Few points on the case. Cable management is pretty good if you have a fairly simple system. With 1080's in SLI, and each card needing 2 PCIE cables, the lower chamber got full in a hurry. The velcro staps on the back side are nice, but way too short to be very useful. The 24 pin power cable pretty much maxed that out. And there are no where near enough zip tie loops, those are almost nonexistent. I really miss those from the Corsair cases. The case claims to take a 360 rad in the top but placing one up there will cover a large chunk on the motherboard. But the slide out fan bracket up top is nice, but 5 screws holding it in place? Seriously? Same thing with the 3.5 bay, you gotta remove eight screws, four from the bottom side of the case. Not fun.
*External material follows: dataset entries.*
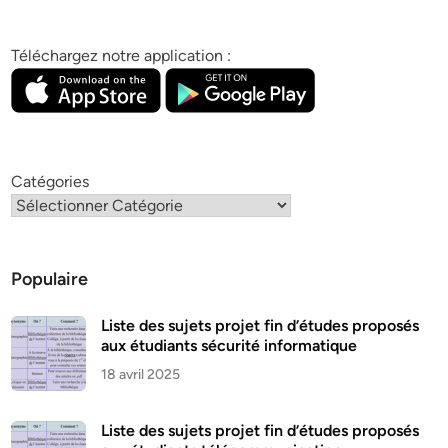
Téléchargez notre application :
Catégories
Populaire
Liste des sujets projet fin d’études proposés
aux étudiants sécurité informatique
18 avril 2025
Liste des sujets projet fin d’études proposés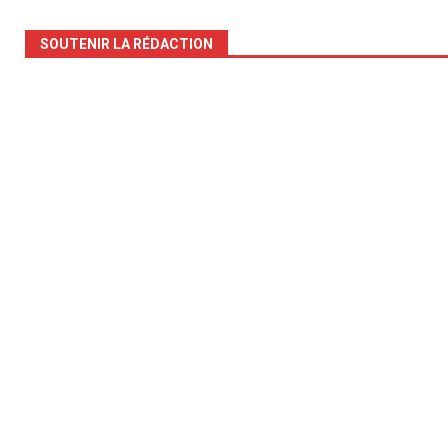
SOUTENIR LA RÉDACTION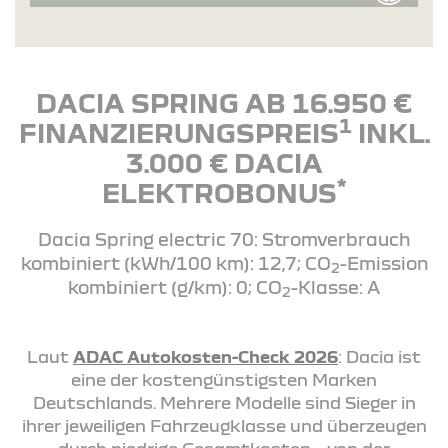
DACIA SPRING AB 16.950 €
1
FINANZIERUNGSPREIS
INKL.
3.000 € DACIA
*
ELEKTROBONUS
Dacia Spring electric 70: Stromverbrauch
kombiniert (kWh/100 km): 12,7; CO
-Emission
2
kombiniert (g/km): 0; CO
-Klasse: A
2
Laut
ADAC Autokosten-Check 2026
: Dacia ist
eine der kostengünstigsten Marken
Deutschlands. Mehrere Modelle sind Sieger in
ihrer jeweiligen Fahrzeugklasse und überzeugen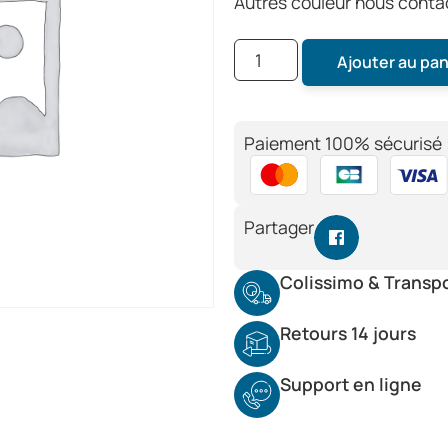
Autres couleur nous conta
Ajouter au pan
Paiement 100% sécurisé 
Partager
Colissimo & Transp
Retours 14 jours
Support en ligne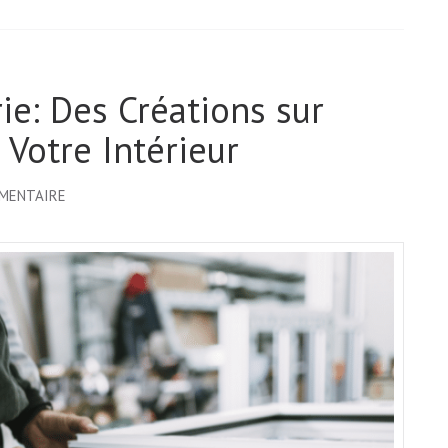
ie: Des Créations sur
Votre Intérieur
SUR
MMENTAIRE
FABRICANT
DE
MENUISERIE:
DES
CRÉATIONS
SUR
MESURE
POUR
SUBLIMER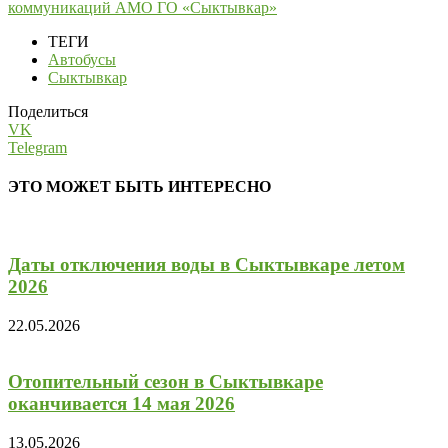
коммуникаций АМО ГО «Сыктывкар»
ТЕГИ
Автобусы
Сыктывкар
Поделиться
VK
Telegram
ЭТО МОЖЕТ БЫТЬ ИНТЕРЕСНО
Даты отключения воды в Сыктывкаре летом
2026
22.05.2026
Отопительный сезон в Сыктывкаре
оканчивается 14 мая 2026
13.05.2026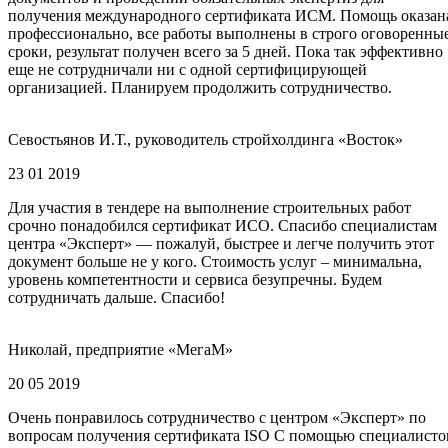
получения международного сертификата ИСМ. Помощь оказан
профессионально, все работы выполнены в строго оговоренны
сроки, результат получен всего за 5 дней. Пока так эффективно
еще не сотрудничали ни с одной сертифицирующей
организацией. Планируем продолжить сотрудничество.
Севостьянов И.Т., руководитель стройхолдинга «Восток»
23 01 2019
Для участия в тендере на выполнение строительных работ
срочно понадобился сертификат ИСО. Спасибо специалистам
центра «Эксперт» — пожалуй, быстрее и легче получить этот
документ больше не у кого. Стоимость услуг – минимальна,
уровень компетентности и сервиса безупречны. Будем
сотрудничать дальше. Спасибо!
Николай, предприятие «МегаМ»
20 05 2019
Очень понравилось сотрудничество с центром «Эксперт» по
вопросам получения сертификата ISO С помощью специалисто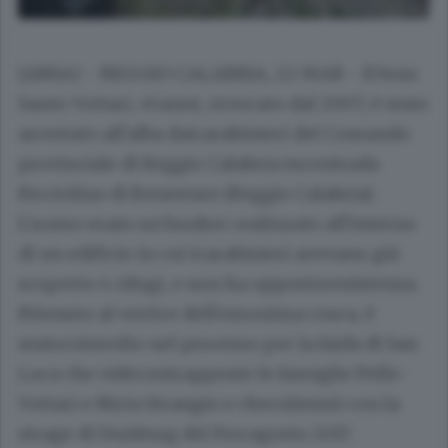
(ANSA) - REGGIO CALABRIA, 22 MAR - Il boss
Santo Vottari, 45anni, ricercato dal 2007, è stato
arrestato all'alba daicarabinieri del Comando
provinciale di Reggio Calabria incontrada
Ricciolino di Benestare (Reggio Calabria).
L'uomo erain un bunker realizzato all'interno
di un edificio in cui icarabinieri avevano già
scoperto 4 rifugi, e non ha oppostoresistenza.
Ritenuto al vertice dell'omonima cosca, è
statocoinvolto nel processo per la faida di San
Luca che videcontrapposte le famiglie Pelle-
Vottari e Nirta Strangio e checulminò con la
strage di Duisburg del Ferragosto 2017.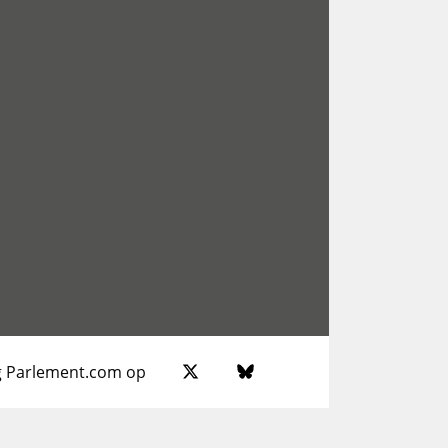
g Parlement.com op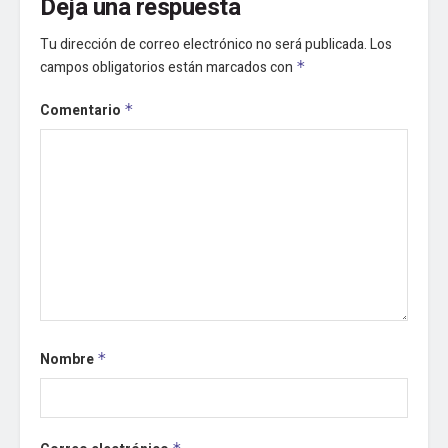
Deja una respuesta
Tu dirección de correo electrónico no será publicada.
Los
campos obligatorios están marcados con
*
Comentario
*
Nombre
*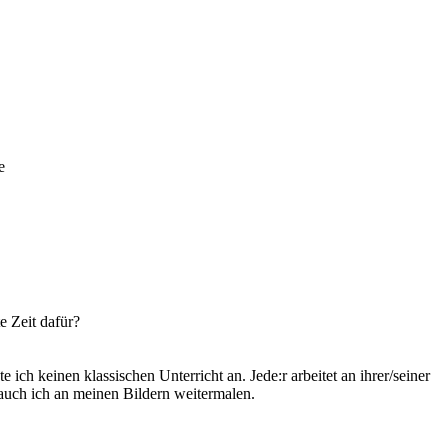
e
e Zeit dafür?
ich keinen klassischen Unterricht an. Jede:r arbeitet an ihrer/seiner
e auch ich an meinen Bildern weitermalen.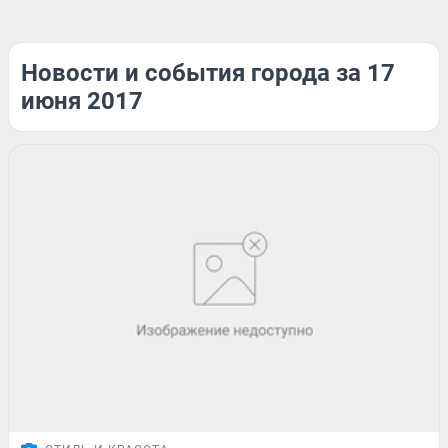
Новости и события города за 17
июня 2017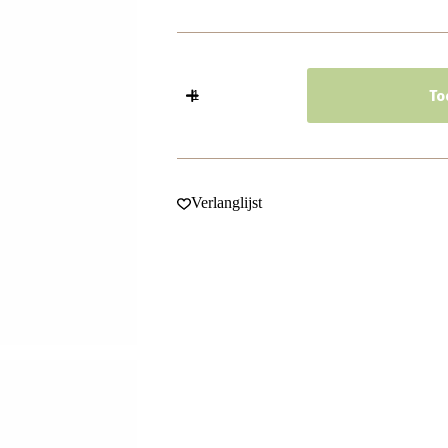
Haarspeld
Haarpin
To
8cm
-
Bloem
-
Parelkralen
-
Verlanglijst
Wit
Zilver
aantal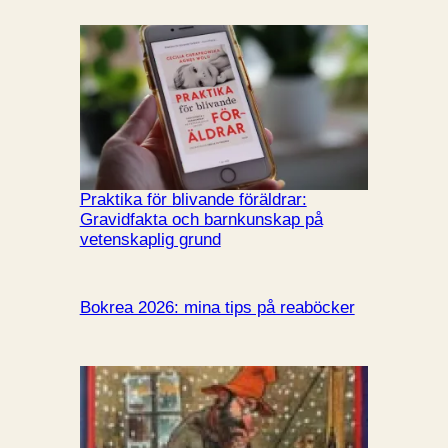
Praktika för blivande föräldrar:
Gravidfakta och barnkunskap på
vetenskaplig grund
Bokrea 2026: mina tips på reaböcker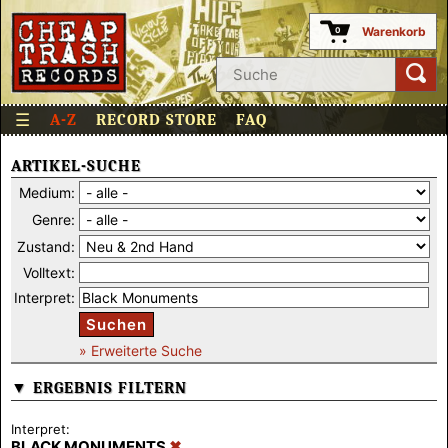
Warenkorb
0
☰
A-Z
RECORD STORE
FAQ
ARTIKEL-SUCHE
Medium:
Genre:
Zustand:
Volltext:
Interpret:
Suchen
» Erweiterte Suche
▼ ERGEBNIS FILTERN
Interpret:
BLACK MONUMENTS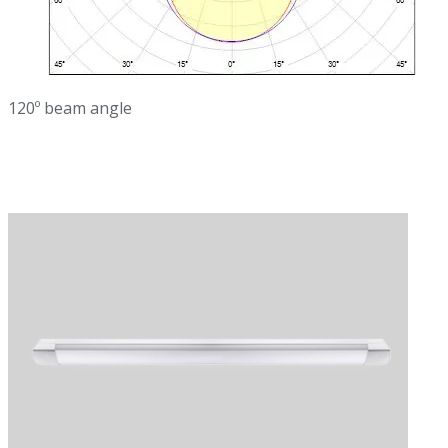
120º beam angle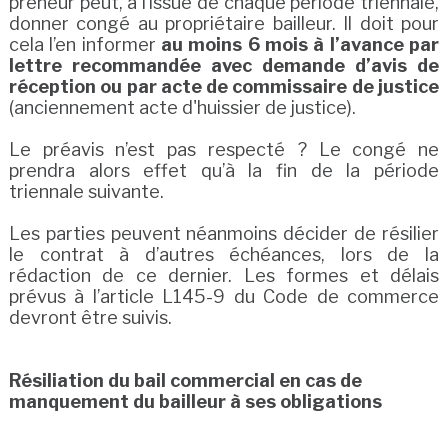
preneur peut, à l’issue de chaque période triennale,
donner congé au propriétaire bailleur. Il doit pour
cela l’en informer
au moins 6 mois à l’avance par
lettre recommandée avec demande d’avis de
réception ou par acte de commissaire de justice
(anciennement acte d'huissier de justice).
Le préavis n’est pas respecté ? Le congé ne
prendra alors effet qu’à la fin de la période
triennale suivante.
Les parties peuvent néanmoins décider de résilier
le contrat à d’autres échéances, lors de la
rédaction de ce dernier. Les formes et délais
prévus à l’article L145-9 du Code de commerce
devront être suivis.
Résiliation du bail commercial en cas de
manquement du bailleur à ses obligations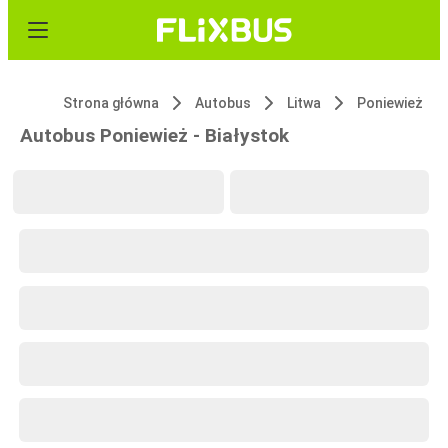
Strona główna
Autobus
Litwa
Poniewież
Autobus Poniewież - Białystok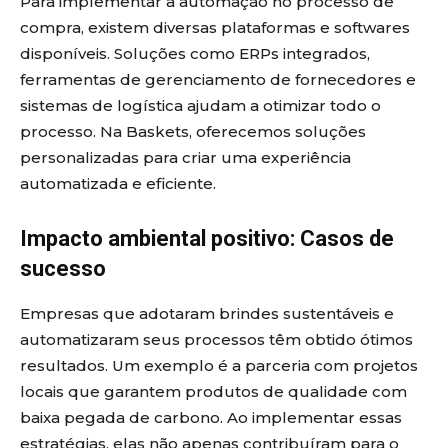
Para implementar a automação no processo de
compra, existem diversas plataformas e softwares
disponíveis. Soluções como ERPs integrados,
ferramentas de gerenciamento de fornecedores e
sistemas de logística ajudam a otimizar todo o
processo. Na Baskets, oferecemos soluções
personalizadas para criar uma experiência
automatizada e eficiente.
Impacto ambiental positivo: Casos de
sucesso
Empresas que adotaram brindes sustentáveis e
automatizaram seus processos têm obtido ótimos
resultados. Um exemplo é a parceria com projetos
locais que garantem produtos de qualidade com
baixa pegada de carbono. Ao implementar essas
estratégias, elas não apenas contribuíram para o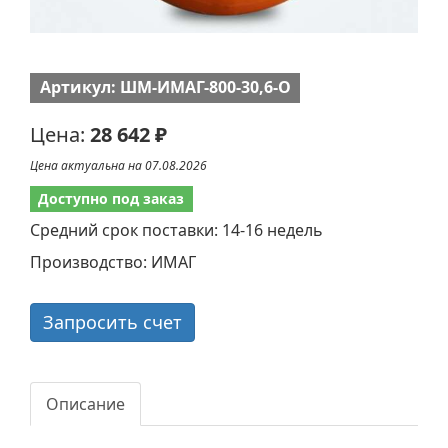
Артикул: ШМ-ИМАГ-800-30,6-О
Цена:
28 642 ₽
Цена актуальна на 07.08.2026
Доступно под заказ
Средний срок поставки: 14-16 недель
Производство: ИМАГ
Запросить счет
Описание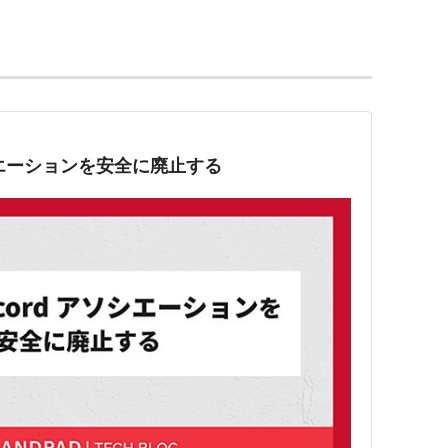
メインロジックを追加するオブジェクト(O/R マ
nr/wiki/PofEAA/?ActiveRecord
ine/?0006-RubyOnRails
アソシエーションを安全に廃止する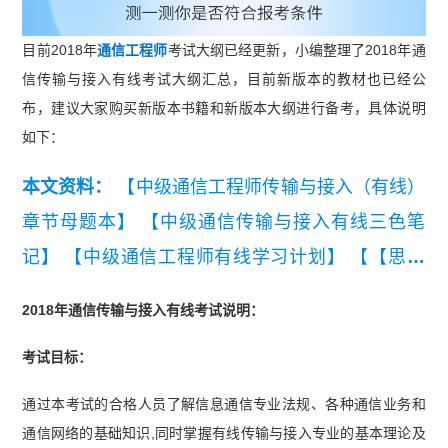
目前2018年
通信工程师
考试大纲已经更新，小编整理了2018年通
信传输与接入有线考试大纲汇总，目前新版本的教材也已经公
布，建议大家购买新版本书籍和新版本大纲进行备考，具体说明
如下：
本文资料：
【中级通信工程师传输与接入（有线）
章节母题本】
【中级通信传输与接入有线三色笔
记】
【中级通信工程师有线学习计划】
【【思维
导图】中级通信工程师（有线）(6-11章)】
【中级
2018年通信传输与接入有线考试说明：
通信工程师有线传输与接入问答题背诵本】
【202
考试目标：
6年中级通信工程师有线知识点集锦】
【2019年-2
021年中级通信工程师传输与接入（有线）真题汇
通过本考试的合格人员了解信息通信专业法规、各种通信业务和
总】
通信网络的基础知识,同时掌握有线传输与接入专业的基本理论及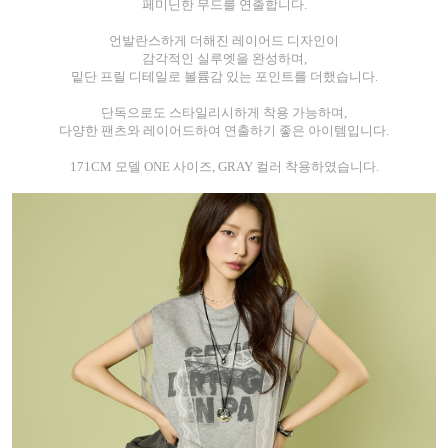
페미닌한 무드를 연출합니다.
언발란스하게 더해진 레이어드 디자인이
감각적인 실루엣을 완성하며,
밑단 프릴 디테일로 볼륨감 있는 포인트를 더했습니다.
단독으로도 스타일리시하게 착용 가능하며,
다양한 팬츠와 레이어드하여 연출하기 좋은 아이템입니다.
171CM 모델 ONE 사이즈, GRAY 컬러 착용하였습니다.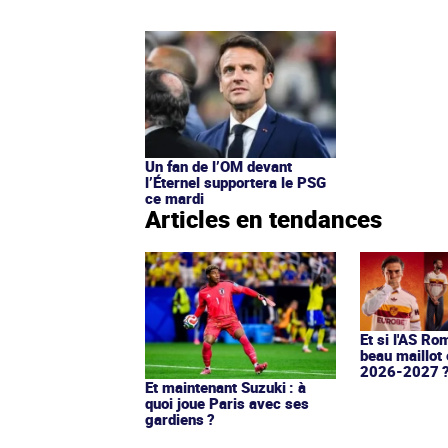
Un fan de l’OM devant
l’Éternel supportera le PSG
ce mardi
Articles en tendances
Et si l'AS Ro
beau maillot 
2026-2027 
Et maintenant Suzuki : à
quoi joue Paris avec ses
gardiens ?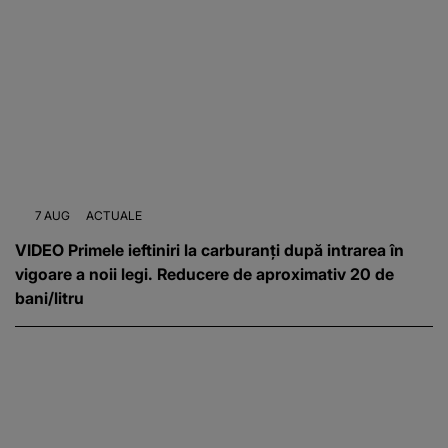
7 AUG
ACTUALE
VIDEO Primele ieftiniri la carburanți după intrarea în
vigoare a noii legi. Reducere de aproximativ 20 de
bani/litru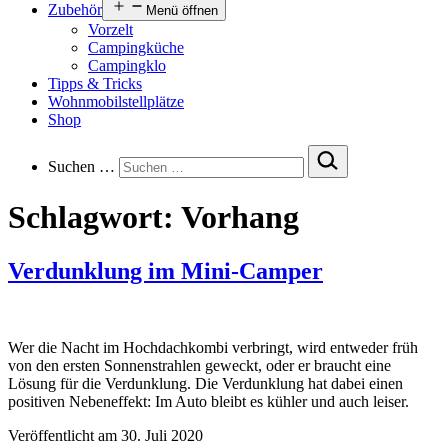
Zubehör
Menü öffnen
Vorzelt
Campingküche
Campingklo
Tipps & Tricks
Wohnmobilstellplätze
Shop
Suchen …
Schlagwort:
Vorhang
Verdunklung im Mini-Camper
Wer die Nacht im Hochdachkombi verbringt, wird entweder früh
von den ersten Sonnenstrahlen geweckt, oder er braucht eine
Lösung für die Verdunklung. Die Verdunklung hat dabei einen
positiven Nebeneffekt: Im Auto bleibt es kühler und auch leiser.
Veröffentlicht am
30. Juli 2020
Build quality is top notch, mounting for the TG panels is pretty good. Everything is foam backed, screws are rubber lined.

I still need to do some cable cleanup, and for some reason my PSU isn't showing up in Corsair Link. that's a tomorrow problem lol. Quick pic in the dark to hide my cabling:



http://imgur.com/vZpee7c


----------



## Hood (Mar 5, 2018)

"my PSU isn't showing up in Corsair Link"
People have had that complaint since the first version that came with the AX1200i in 2012; pretty sad that it's still not working right after 6 years and many new versions.  But then, the best hardware companies always have these problems with software (like Asus and their AI Suite, each new iteration as bad as the last).  Congrats on the new build, it looks great, and the cables don't look that bad.


----------



## Hockster (Mar 6, 2018)

Pretty sure it's the port on my Commander Pro. I think I killed one somehow. Moving plugs around causes anything in that port to not show up.


----------



## John Naylor (Mar 6, 2018)

Phanteks Enthoo Evolv ATX ... belongs in an art museum... hard to find a site that doesn't gush over it.   .... the Luxe TG is an easier build and almost as gorgeous ... 420 rad on top, 240 on bottom.  We used to have  3-5 cases we'd suggest for builds from 2-4 manufacturers in each size range ... Since 2013 or so ... 75 - 80% of our users have chosen a Phanteks case.


----------



## Hockster (Mar 6, 2018)

Overall I'm pretty happy with it. My only real wish is that is was maybe two inches taller.


----------